Avec Maud le Pladec, la musique a du corps.

Combien d’oeuvres de danse contemporaine considèrent la musique comme fond sonore pour chasser un silence pourtant vecteur de sens ? Ce soir, il en va tout autrement. Trois interprètes ne dansent pas sur une musique. C’est la musique qui chorégraphie  leur corps. Je joue avec les mots? Probablement, mais c’est la première image qui émerge à l’issue de «Professor/Live» de Maud le Pladec avec l’ensemble musical Ictus. Cinquante minutes euphorisantes, énergisantes, palpitantes où mon corps a eu quelques difficultés à contrôler mes pulsations rock’embolesques. Comment est-ce possible que trois danseurs soient à ce point si virtuoses pour restituer avec humour et présence, le rock électronique et symphonique du compositeur Fausto Romitelli

«Professor/live» est une succession de trois «leçons», trois chapitres ouverts où j’ai plongé, où mon corps a littéralement interagi à ce croisement musique-danse comme si de ma place, j’animais cette articulation. Rarement une danse ne m’a à ce point accueilli comme un mélomane en puissance et je le dois en grande partie au solo époustouflant de Julien Gallée Ferré qui a su m’apprivoiser. À le voir approcher cette musique si fluide qui lui échappe des doigts, je m’étonne d’entrer si facilement dans la partition. Tandis quel’ensemble Ictus est derrière le rideau noir, ses membres sont instruments, son corps est orchestre. Je le suis du regard tandis qu’il occupe l’espace là où le son ne va pas. Tel un centre de gravité, la musique déséquilibrée trouve son point G à partir d’une chorégraphie si virtuose qu’elle pourrait orchestrer les ressentis des spectateurs ! Il laisse entrevoir un filet de lumière d’où je devine l’ensemble Ictus: ce geste d’une belle élégance me signifie la bonne distance du danseur en maître des lieux. Julien Gallée Ferré devient à son tour musicien, au sens propre comme au sens figuré, alors qu’il intégre l’orchestre pour amplifier les vibrations de son corps avec une basse. Le danseur se permet tout et cette liberté est totalement jouissive. Mais je n’ai encore rien vu, rien entendu tandis que deux complices le rejoignent pour jouer au chat et à la souris, entre chien et loup.

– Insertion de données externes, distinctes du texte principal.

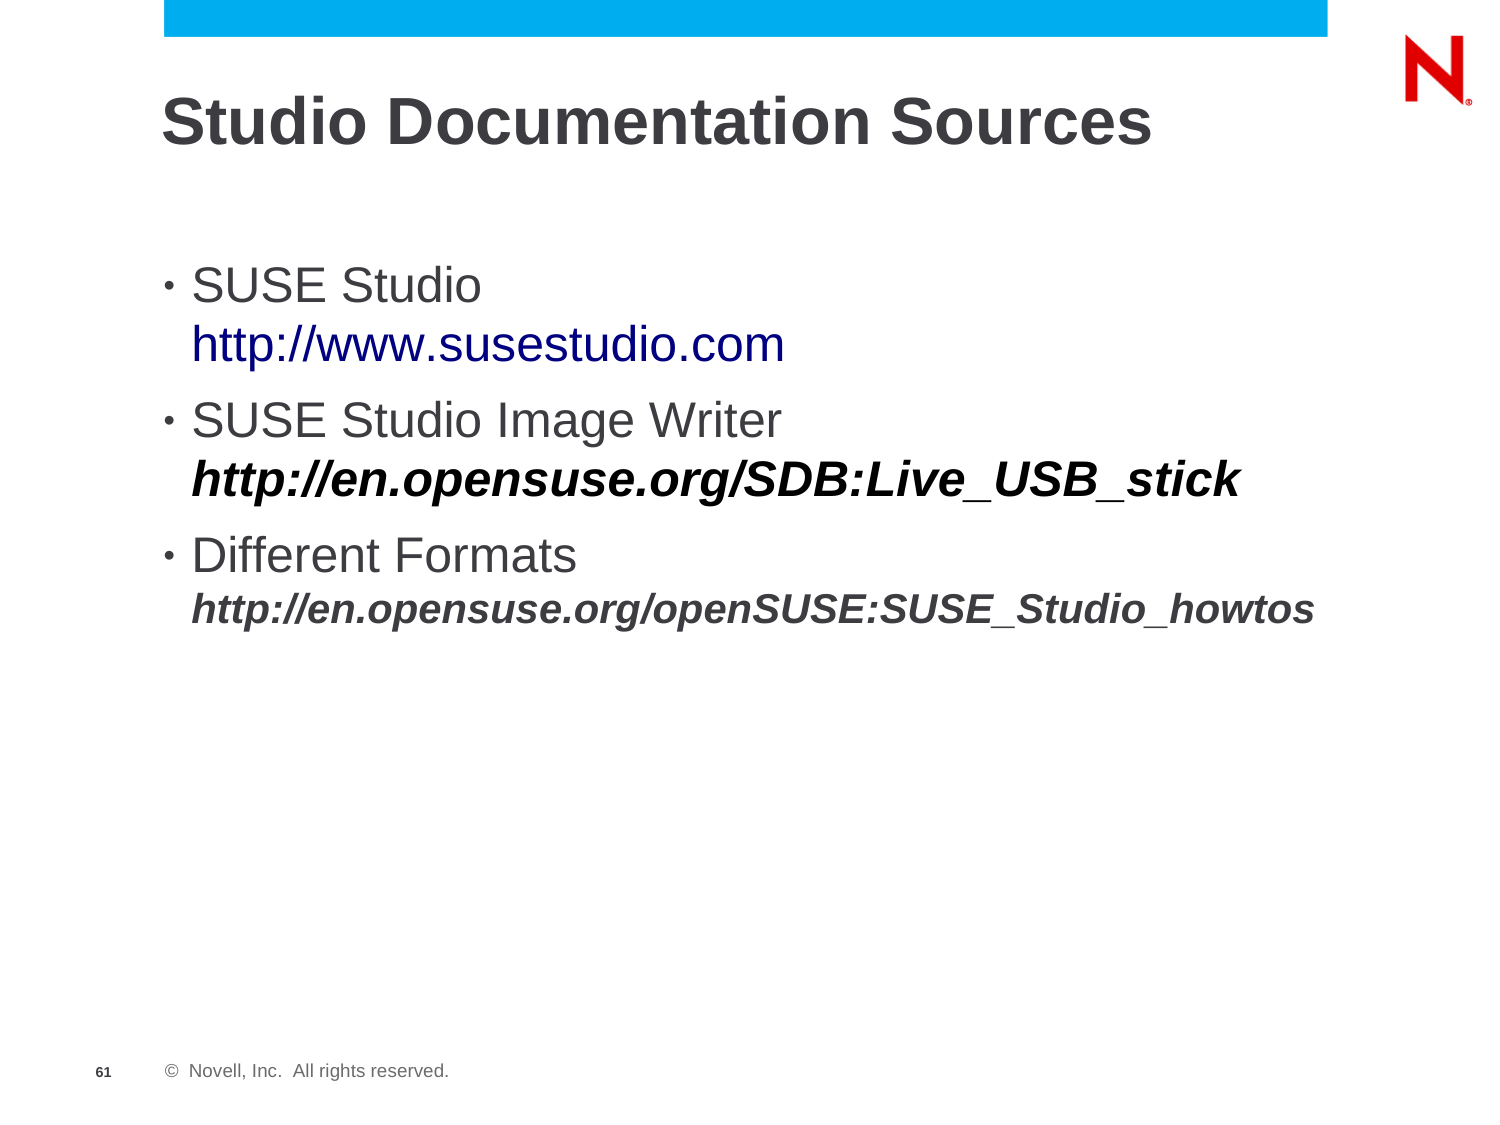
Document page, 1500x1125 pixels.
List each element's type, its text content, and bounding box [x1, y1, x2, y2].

list SUSE Studio http://www.susestudio.com SUSE Studio Image Writer http://en.opensuse.org/SDB:Live_USB_stick Different Formats http://en.opensuse.org/openSUSE:SUSE_Studio_howtos [163, 254, 1404, 986]
title Studio Documentation Sources [161, 41, 1383, 205]
picture [1403, 32, 1473, 107]
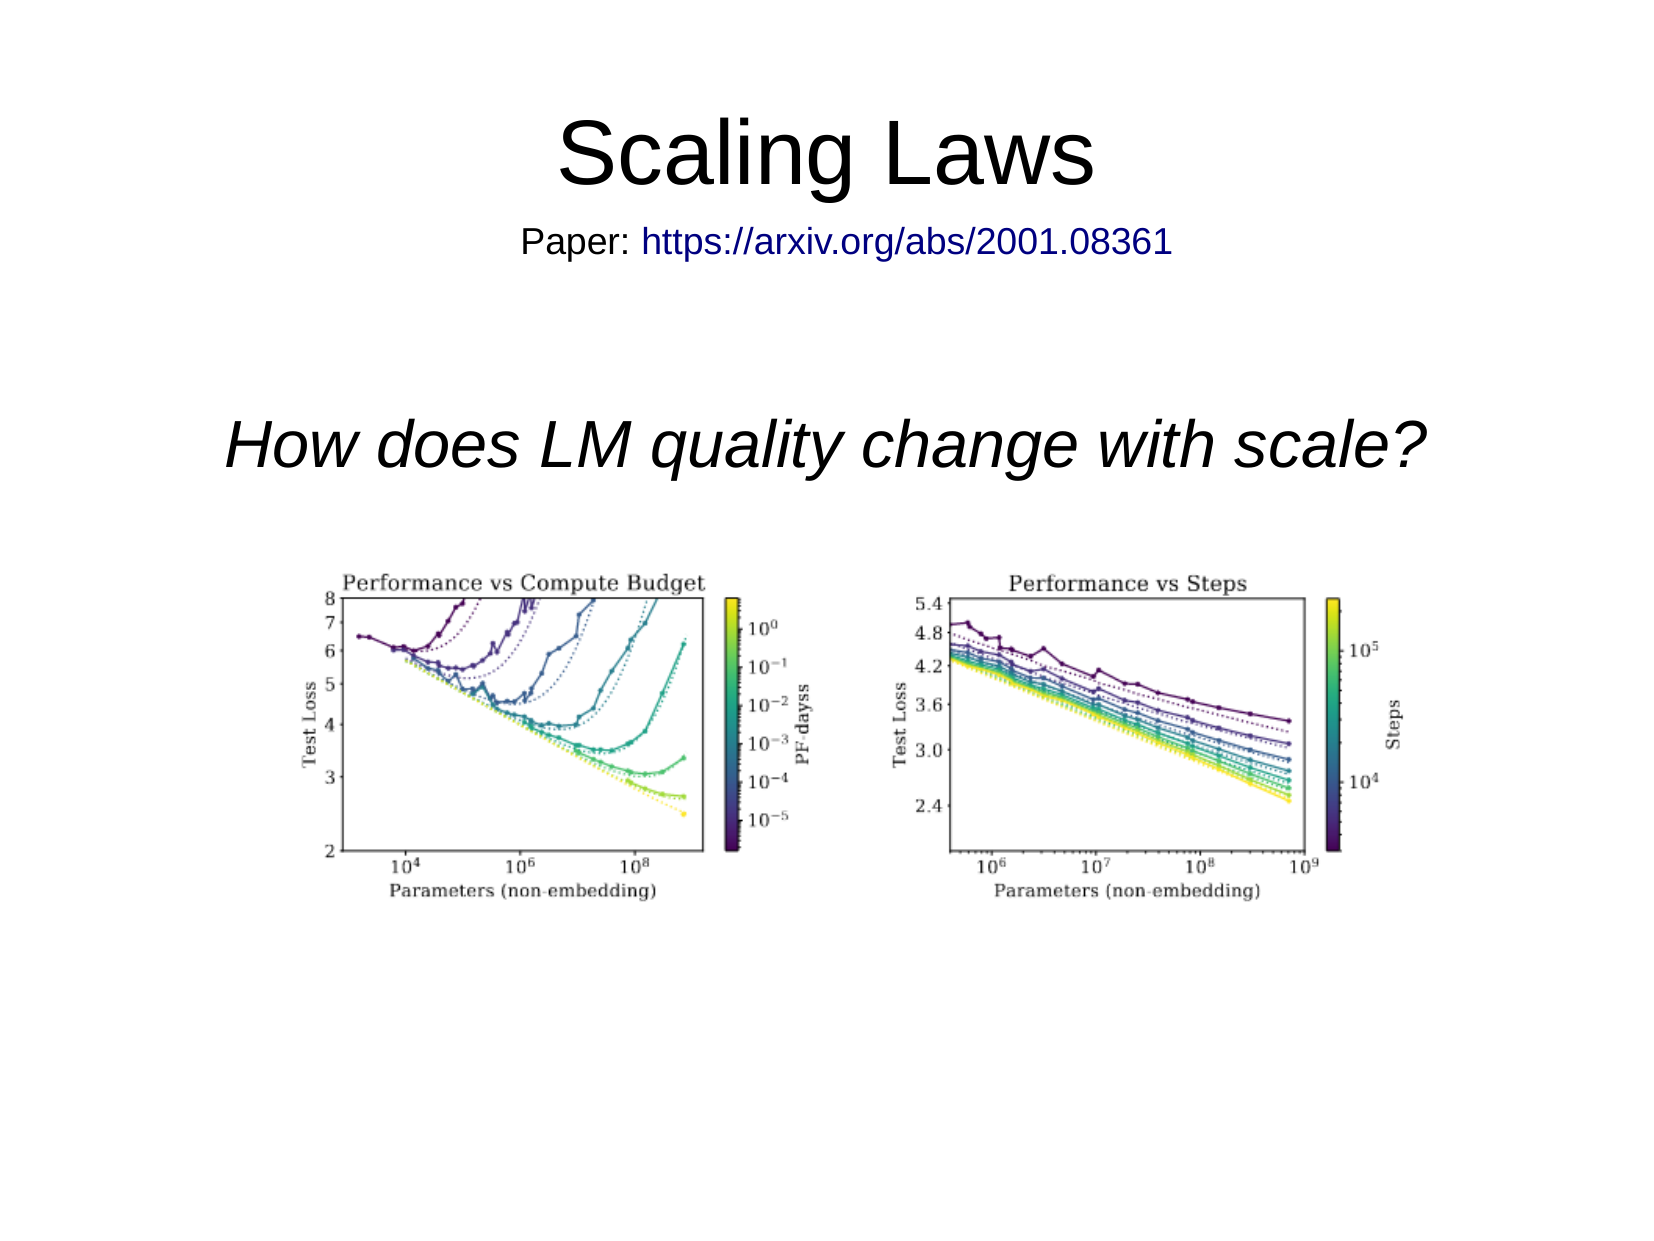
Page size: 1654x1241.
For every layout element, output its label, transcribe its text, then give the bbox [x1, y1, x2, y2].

picture [269, 549, 1425, 914]
text_box Paper: https://arxiv.org/abs/2001.08361 [426, 212, 1278, 312]
subtitle How does LM quality change with scale? [82, 372, 1571, 516]
title Scaling Laws [82, 49, 1571, 257]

On les croirait frères, telles des cellules d’un même corps qui entreraient en collision pour créer l’illusion d’une partition fraternelle. À ce jeu là, l’univers de la bande dessinée s’invite pour ajouter à la chorégraphie de Maud le Pladec, sa part d’ombres et de lumières, d’apparitions et de disparitions. N’est-ce pas cela la musique ? Je me surprends à me voir jouer avec eux, très à l’écoute de leur musicalité. Je lâche prise. Je suis “multiprises”.

Tandis que la musique se fait plus oppressante, nos danseurs ralentissent leurs gestes. De l’effroi, à la peur, à la catastrophe, la bouche est trombone, les lèvres sont violon. Nos ressentis sont notes et le groupe est la partition musicale de nos métamorphoses. Derrière eux, le rideau de scène  s’ouvre et se ferme, se  découvre et recouvre tel un voile pudique posé sur nos symphonies imaginaires. Couchés ou debout, leurs corps respirent la musique jusqu’au moment fatal où de nouveau seul, Julien Gallée Ferré nous invite à divaguer avec nos fantômes. La ligne a été franchie. La musique se perd dans l’inconscient. Elle est langage.

Ils peuvent revenir vers nous. Alignés, nos danseurs jonglent avec les notes et propagent pour démultiplier les sons puis peu à peu, ils s’entrechoquent, s’articulent. La chorégraphie crée la partition des corps-musiques: nous voici au-delà de l’imaginable, assistant à la création d’une symphonie où les corps orchestrent la vie et la mort, le conscient et l’inconscient, le  geste et le mouvement.

Nous sommes les enfants du rock.

Mortel(s).

Pascal Bély, Le Tadorne.

« Professor / Live » chorégraphie de Maud le Pladec avec l’Ensemble Ictus au Théâtre de la Criée de Marseille le 15 mai 2012 dans le cadre du Festival « Les musiques ».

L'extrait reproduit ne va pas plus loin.